Command line PHP + cron would be the way I would go. It's simple and should fit the bill. It is usually installed with PHP as a matter of course.

Crad
+1  A: 

If you have a cPanel host, you can add cron jobs through the web interface.Go to Advanced -> Cron Jobs and use the non-advanced form to set up the cron frequency. You want a command like this:

/usr/bin/php /path/to/your/php/script.php
David McLaughlin
Great i was looking for thisi think for perl i should use /usr/bin/perl :p
Omar Abid
A: 

http://stackoverflow.com/questions/38596/whats-the-best-way-to-keep-a-php-script-running-as-a-daemon

Daniel
what's that got to do with this?
nickf
A: 

If you want to avoid setting up cron jobs and whatnot (though I'd suggest it's a better method), the solution you've provided is pretty good. On a number of projects, I've had the PHP script itself do the check to see whether it's time to run the update.

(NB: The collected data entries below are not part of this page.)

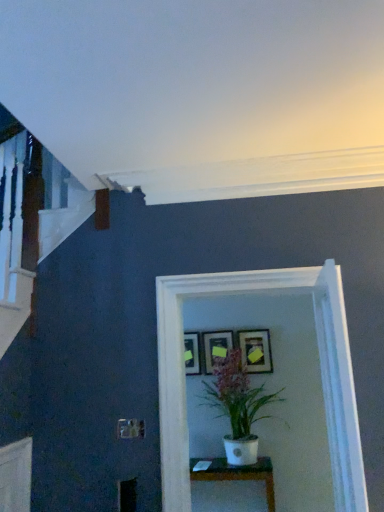
Question: Is there a large distance between white matte pot at center and matte black picture frame at center, the second picture frame when ordered from left to right?

Choices:
 (A) no
 (B) yes

Answer: (A)

Question: Can you confirm if white matte pot at center is smaller than matte black picture frame at center, the second picture frame when ordered from left to right?

Choices:
 (A) no
 (B) yes

Answer: (A)

Question: Is white matte pot at center closer to camera compared to matte black picture frame at center, which is counted as the second picture frame, starting from the right?

Choices:
 (A) yes
 (B) no

Answer: (A)

Question: Does white matte pot at center have a larger size compared to matte black picture frame at center, which is counted as the second picture frame, starting from the right?

Choices:
 (A) no
 (B) yes

Answer: (B)

Question: Are white matte pot at center and matte black picture frame at center, which is counted as the second picture frame, starting from the right, making contact?

Choices:
 (A) yes
 (B) no

Answer: (B)

Question: Is white matte pot at center located outside matte black picture frame at center, which is counted as the second picture frame, starting from the right?

Choices:
 (A) no
 (B) yes

Answer: (B)

Question: From a real-world perspective, is matte black picture frame at center, the second picture frame when ordered from left to right, located beneath matte black picture frame at center, placed as the 3th picture frame when sorted from right to left?

Choices:
 (A) yes
 (B) no

Answer: (B)

Question: Is matte black picture frame at center, the second picture frame when ordered from left to right, far away from matte black picture frame at center, placed as the 3th picture frame when sorted from right to left?

Choices:
 (A) yes
 (B) no

Answer: (B)

Question: Is matte black picture frame at center, which is counted as the second picture frame, starting from the right, in contact with matte black picture frame at center, the 1th picture frame viewed from the left?

Choices:
 (A) yes
 (B) no

Answer: (B)

Question: Considering the relative positions of matte black picture frame at center, which is counted as the second picture frame, starting from the right, and matte black picture frame at center, the 1th picture frame viewed from the left, in the image provided, is matte black picture frame at center, which is counted as the second picture frame, starting from the right, in front of matte black picture frame at center, the 1th picture frame viewed from the left,?

Choices:
 (A) no
 (B) yes

Answer: (B)

Question: Is matte black picture frame at center, which is counted as the second picture frame, starting from the right, smaller than matte black picture frame at center, the 1th picture frame viewed from the left?

Choices:
 (A) yes
 (B) no

Answer: (B)

Question: Considering the relative sizes of matte black picture frame at center, which is counted as the second picture frame, starting from the right, and matte black picture frame at center, the 1th picture frame viewed from the left, in the image provided, is matte black picture frame at center, which is counted as the second picture frame, starting from the right, thinner than matte black picture frame at center, the 1th picture frame viewed from the left,?

Choices:
 (A) no
 (B) yes

Answer: (A)

Question: Does white glossy glass door at center have a larger size compared to matte gold picture frame at center, which is counted as the first picture frame, starting from the right?

Choices:
 (A) no
 (B) yes

Answer: (B)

The down-side (okay, one of the down sides) is that if no one is using the app during a certain period then the script won't run.

The up-side is that if no one is using the app during a certain period then the script won't run. The tasks I've got it set up to do are things like "update a cache file", "do a daily backup" and whatnot. If someone isn't using the app, then you aren't going to need updated cache files, nor are there going to be any database changes to backup.

The only modification to your method which I'd suggest is that you only run those checks when someone successfully logs in. You don't need to check on every page load.

nickf
+3  A: 

I'm answering this now because no-one seems to have mentioned this exact solution.

On a site I'm currently working on, we've set up a cron job using cPanel, but instead of running the PHP Interpreter directly (because we're using CodeIgniter and our code is mapped to a controller function, this probably isn't a great idea) we're using wget.

wget -q -O cron_job.log http://somehost/controller/method

-q is so that wget won't generate any output (so you won't keep getting emails). -O cron_job.log will save the contents of whatever your controller generates to a log file (overwritten each time so it won't keep growing).

I've found this to be the easiest way of getting 'proper' cron working.

Phill Sacre
Thanks, I like the -q switch as I have been thinking of how to stop those emails coming. Nice of you to share your tips too :)
Helen Neely
A: 

Cron is a general purpose solution for scheduling problems. But when you go big and schedules go high in frequency, there can be reliability/overlapping issues. If you see such problems, consider something like supervise or more sophisticated monit.